Burnout Doesn't Look Like What You Think

I wasn't exhausted or disengaged. I was performing well and shipping on time. But I'd stopped caring about the craft — and that was the warning sign I missed.

RV
Riley Vasquez

I wasn't exhausted or disengaged. I was performing well and shipping on time. But I'd stopped caring about the craft — and that was the warning sign I missed.

For six months, I was the model engineering lead. I hit every deadline, attended every meeting, and kept the team running smoothly. From the outside, everything looked fine.

The Subtle Signs

I stopped reading technical blogs. I stopped experimenting on weekends — not because I was resting, but because nothing excited me. Code reviews became mechanical: approve, approve, approve. I was optimizing for throughput, not quality.

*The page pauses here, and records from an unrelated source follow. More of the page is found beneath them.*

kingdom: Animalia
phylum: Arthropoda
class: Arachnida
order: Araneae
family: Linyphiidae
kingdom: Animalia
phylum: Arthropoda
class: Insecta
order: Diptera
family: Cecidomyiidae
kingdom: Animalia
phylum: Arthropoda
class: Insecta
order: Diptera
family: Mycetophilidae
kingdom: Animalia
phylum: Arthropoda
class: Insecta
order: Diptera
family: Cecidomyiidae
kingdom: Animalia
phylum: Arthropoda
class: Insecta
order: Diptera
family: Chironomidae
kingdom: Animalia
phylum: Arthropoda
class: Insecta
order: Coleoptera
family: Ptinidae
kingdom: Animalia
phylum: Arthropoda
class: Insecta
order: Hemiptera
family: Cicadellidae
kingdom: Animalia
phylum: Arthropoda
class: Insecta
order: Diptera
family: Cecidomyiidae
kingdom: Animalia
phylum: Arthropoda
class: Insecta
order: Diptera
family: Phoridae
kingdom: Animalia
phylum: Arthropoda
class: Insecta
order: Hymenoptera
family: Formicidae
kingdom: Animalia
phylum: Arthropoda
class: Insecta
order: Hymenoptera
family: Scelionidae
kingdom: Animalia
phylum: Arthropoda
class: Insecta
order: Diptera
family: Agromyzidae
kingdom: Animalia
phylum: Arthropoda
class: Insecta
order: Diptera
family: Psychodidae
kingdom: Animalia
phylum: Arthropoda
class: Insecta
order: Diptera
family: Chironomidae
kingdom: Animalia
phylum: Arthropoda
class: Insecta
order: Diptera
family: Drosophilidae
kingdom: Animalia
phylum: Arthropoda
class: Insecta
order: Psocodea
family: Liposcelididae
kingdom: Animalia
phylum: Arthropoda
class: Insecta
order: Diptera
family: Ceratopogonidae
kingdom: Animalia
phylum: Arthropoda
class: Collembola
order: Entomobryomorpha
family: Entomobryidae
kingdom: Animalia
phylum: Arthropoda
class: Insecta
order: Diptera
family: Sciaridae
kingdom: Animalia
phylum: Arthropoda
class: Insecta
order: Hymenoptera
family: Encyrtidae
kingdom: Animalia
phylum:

What Triggered the Realization

A junior engineer showed me a creative solution to a problem I'd dismissed as "not worth the complexity." I felt annoyed instead of excited. That reaction scared me.

What Helped

I took two weeks off — genuinely off, no Slack, no "just checking in." Then I made structural changes: blocked two afternoons per week for exploration (no meetings, no PRs), started pair programming again, and said no to one recurring meeting that added no value.

The Bigger Lesson

Burnout in senior roles doesn't always look like burnout. It looks like efficiency. You're so good at going through the motions that nobody notices — including you — until the joy is completely gone.

If you've stopped being curious, that's the signal. Don't wait for exhaustion to validate what you already know.